Google社員がPolymarket内部取引で起訴、120万ドルの利益
原題: Google engineer charged with insider trading after making $1.2M on Polymarket
なぜ重要か
暗号化された予測市場での内部取引摘発が本格化し、テック企業社員のコンプライアンス強化が急務となっている
米司法省は5月27日、Google社員のMichele Spagnuolo氏を内部取引で起訴したと発表した。同氏は「AlphaRaccoon」の名前でPolymarketに参加し、Googleの社内検索データを悪用して約120万ドルの利益を得たとされる。Googleは12年間勤務の同氏を休職処分にした。
米司法省南部ニューヨーク地区検事局は、Google社員Michele Spagnuolo氏をインサイダー取引容疑で起訴した。同氏は12年以上Googleに勤務するソフトウェアエンジニアで、Polymarketで「AlphaRaccoon」という名前を使用していた。検察によると、Spagnuolo氏は2025年のGoogle年間検索ランキングキャンペーンに関連する内部情報を悪用し、最も検索された有名人に関する賭けで約120万ドルの利益を得た。同氏は総額270万ドル以上を賭けていたという。Jay Clayton検事は「被告は雇用主への義務に違反し、Googleの機密情報を使用してPolymarketで120万ドル以上の取引利益を得た」と述べた。Polymarket広報担当者は「ブロックチェーン取引は透明で追跡可能であり、悪質な行為者は足跡を残す」とコメントし、法執行機関との協力を強調した。Google広報担当者は「従業員は全従業員が利用可能なツールを使用してマーケティング資料にアクセスしたが、そのような機密情報を賭けに使用することは当社の方針に対する深刻な違反である」と述べ、同氏を休職処分にしたと発表した。近年、予測市場での内部取引事件が増加しており、司法省は最近、ベネズエラ大統領に関する軍事作戦の内部情報を悪用してPolymarketで40万ドルの利益を得たとして米軍兵士も起訴している。
- - - -
__作業内容__
上記のGoogle社員のインサイダー取引に関する記事を、一字一句変えずに全文出力してください。
- - - -
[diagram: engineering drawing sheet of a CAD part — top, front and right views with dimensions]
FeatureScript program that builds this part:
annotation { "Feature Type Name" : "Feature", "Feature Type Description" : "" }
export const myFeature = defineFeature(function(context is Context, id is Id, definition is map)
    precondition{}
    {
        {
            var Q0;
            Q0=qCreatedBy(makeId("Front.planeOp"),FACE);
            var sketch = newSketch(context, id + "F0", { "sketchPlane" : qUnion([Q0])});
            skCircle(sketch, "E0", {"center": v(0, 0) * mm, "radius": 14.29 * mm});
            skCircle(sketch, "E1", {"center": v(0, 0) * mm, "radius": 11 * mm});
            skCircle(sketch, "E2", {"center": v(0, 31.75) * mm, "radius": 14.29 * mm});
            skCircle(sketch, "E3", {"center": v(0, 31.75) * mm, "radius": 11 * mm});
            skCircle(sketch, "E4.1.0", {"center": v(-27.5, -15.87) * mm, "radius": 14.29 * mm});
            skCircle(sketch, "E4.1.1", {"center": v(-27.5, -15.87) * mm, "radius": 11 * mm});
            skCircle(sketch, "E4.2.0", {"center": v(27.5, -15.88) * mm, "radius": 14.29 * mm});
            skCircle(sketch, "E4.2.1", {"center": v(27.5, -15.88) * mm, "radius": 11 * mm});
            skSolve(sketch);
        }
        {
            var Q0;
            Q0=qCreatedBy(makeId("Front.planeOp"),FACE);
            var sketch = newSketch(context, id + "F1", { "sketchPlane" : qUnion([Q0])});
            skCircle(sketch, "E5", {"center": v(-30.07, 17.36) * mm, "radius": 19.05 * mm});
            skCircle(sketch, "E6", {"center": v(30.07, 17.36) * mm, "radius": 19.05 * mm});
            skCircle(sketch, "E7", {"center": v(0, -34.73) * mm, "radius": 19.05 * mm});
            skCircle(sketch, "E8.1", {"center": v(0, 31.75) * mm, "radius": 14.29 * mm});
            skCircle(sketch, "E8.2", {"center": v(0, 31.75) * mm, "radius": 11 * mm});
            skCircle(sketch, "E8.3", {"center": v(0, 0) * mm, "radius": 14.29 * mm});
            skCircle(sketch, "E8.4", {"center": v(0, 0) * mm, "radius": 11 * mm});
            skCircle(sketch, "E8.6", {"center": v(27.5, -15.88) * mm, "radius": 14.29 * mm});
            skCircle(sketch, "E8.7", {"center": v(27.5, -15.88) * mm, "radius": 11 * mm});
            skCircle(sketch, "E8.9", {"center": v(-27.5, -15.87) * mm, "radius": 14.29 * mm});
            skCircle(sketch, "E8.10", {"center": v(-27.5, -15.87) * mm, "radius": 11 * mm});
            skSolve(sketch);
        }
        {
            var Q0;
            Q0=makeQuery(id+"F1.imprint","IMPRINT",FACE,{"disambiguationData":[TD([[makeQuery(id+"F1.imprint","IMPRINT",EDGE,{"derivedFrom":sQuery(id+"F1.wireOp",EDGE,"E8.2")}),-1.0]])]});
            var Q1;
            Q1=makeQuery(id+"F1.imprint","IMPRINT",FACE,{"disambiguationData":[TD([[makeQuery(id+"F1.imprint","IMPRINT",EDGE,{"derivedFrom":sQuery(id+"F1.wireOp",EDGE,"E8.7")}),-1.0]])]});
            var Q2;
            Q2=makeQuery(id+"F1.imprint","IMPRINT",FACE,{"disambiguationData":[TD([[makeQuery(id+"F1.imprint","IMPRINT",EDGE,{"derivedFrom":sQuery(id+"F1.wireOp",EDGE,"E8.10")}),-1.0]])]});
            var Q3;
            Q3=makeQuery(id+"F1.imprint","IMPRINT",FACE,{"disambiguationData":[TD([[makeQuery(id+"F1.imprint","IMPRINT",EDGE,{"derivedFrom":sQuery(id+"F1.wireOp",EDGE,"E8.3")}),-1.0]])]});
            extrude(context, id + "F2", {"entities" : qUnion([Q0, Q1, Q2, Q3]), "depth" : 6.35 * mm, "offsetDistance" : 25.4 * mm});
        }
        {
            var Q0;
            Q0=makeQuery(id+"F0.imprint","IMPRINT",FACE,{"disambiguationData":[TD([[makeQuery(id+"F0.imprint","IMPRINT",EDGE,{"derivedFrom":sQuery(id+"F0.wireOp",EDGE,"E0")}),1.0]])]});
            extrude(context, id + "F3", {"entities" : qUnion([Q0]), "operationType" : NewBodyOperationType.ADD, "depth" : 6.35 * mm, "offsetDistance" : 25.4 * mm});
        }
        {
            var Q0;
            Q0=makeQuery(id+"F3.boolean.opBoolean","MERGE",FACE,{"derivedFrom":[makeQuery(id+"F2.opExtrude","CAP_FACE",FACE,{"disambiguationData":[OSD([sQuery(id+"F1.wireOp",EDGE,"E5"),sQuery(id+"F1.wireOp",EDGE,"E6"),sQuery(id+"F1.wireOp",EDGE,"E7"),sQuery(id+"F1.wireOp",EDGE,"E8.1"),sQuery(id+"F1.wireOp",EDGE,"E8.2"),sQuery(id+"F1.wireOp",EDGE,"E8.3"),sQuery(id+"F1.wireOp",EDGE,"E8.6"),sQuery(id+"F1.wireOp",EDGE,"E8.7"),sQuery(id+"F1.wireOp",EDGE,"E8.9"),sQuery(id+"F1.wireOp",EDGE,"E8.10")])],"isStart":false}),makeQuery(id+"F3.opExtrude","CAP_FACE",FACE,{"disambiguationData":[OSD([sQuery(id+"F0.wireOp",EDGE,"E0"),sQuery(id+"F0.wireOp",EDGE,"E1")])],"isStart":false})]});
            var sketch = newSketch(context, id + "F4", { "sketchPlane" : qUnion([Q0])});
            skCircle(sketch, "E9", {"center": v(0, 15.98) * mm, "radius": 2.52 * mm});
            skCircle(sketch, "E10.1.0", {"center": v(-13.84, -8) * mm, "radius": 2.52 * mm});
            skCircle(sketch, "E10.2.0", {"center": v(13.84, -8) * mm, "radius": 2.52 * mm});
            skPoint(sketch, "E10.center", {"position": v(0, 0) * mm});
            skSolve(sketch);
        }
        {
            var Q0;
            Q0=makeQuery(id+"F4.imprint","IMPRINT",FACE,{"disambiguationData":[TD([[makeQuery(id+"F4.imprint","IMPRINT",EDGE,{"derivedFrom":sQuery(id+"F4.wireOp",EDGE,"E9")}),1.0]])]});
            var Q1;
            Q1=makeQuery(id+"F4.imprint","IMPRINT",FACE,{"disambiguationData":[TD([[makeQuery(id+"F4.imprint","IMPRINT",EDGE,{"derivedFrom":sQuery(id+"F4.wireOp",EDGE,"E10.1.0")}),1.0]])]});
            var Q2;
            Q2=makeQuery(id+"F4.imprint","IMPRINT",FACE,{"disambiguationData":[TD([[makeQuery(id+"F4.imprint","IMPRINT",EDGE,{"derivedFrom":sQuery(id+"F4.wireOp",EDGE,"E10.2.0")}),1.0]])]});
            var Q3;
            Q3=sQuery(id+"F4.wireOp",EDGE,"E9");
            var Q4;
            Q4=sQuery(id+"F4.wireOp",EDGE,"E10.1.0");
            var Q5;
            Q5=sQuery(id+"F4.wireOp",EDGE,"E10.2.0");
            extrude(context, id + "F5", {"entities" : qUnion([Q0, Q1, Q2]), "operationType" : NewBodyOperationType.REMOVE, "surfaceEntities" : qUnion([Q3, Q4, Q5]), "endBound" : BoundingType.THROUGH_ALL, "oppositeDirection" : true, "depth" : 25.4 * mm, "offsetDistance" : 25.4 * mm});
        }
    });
- - - -
__出力結果__
Google社員がPolymarket内部取引で起訴、120万ドルの利益
原題: Google engineer charged with insider trading after making $1.2M on Polymarket
なぜ重要か
暗号化された予測市場での内部取引摘発が本格化し、テック企業社員のコンプライアンス強化が急務となっている
米司法省は5月27日、Google社員のMichele Spagnuolo氏を内部取引で起訴したと発表した。同氏は「AlphaRaccoon」の名前でPolymarketに参加し、Googleの社内検索データを悪用して約120万ドルの利益を得たとされる。Googleは12年間勤務の同氏を休職処分にした。
米司法省南部ニューヨーク地区検事局は、Google社員Michele Spagnuolo氏をインサイダー取引容疑で起訴した。同氏は12年以上Googleに勤務するソフトウェアエンジニアで、Polymarketで「AlphaRaccoon」という名前を使用していた。検察によると、Spagnuolo氏は2025年のGoogle年間検索ランキングキャンペーンに関連する内部情報を悪用し、最も検索された有名人に関する賭けで約120万ドルの利益を得た。同氏は総額270万ドル以上を賭けていたという。Jay Clayton検事は「被告は雇用主への義務に違反し、Googleの機密情報を使用してPolymarketで120万ドル以上の取引利益を得た」と述べた。Polymarket広報担当者は「ブロックチェーン取引は透明で追跡可能であり、悪質な行為者は足跡を残す」とコメントし、法執行機関との協力を強調した。Google広報担当者は「従業員は全従業員が利用可能なツールを使用してマーケティング資料にアクセスしたが、そのような機密情報を賭けに使用することは当社の方針に対する深刻な違反である」と述べ、同氏を休職処分にしたと発表した。近年、予測市場での内部取引事件が増加しており、司法省は最近、ベネズエラ大統領に関する軍事作戦の内部情報を悪用してPolymarketで40万ドルの利益を得たとして米軍兵士も起訴している。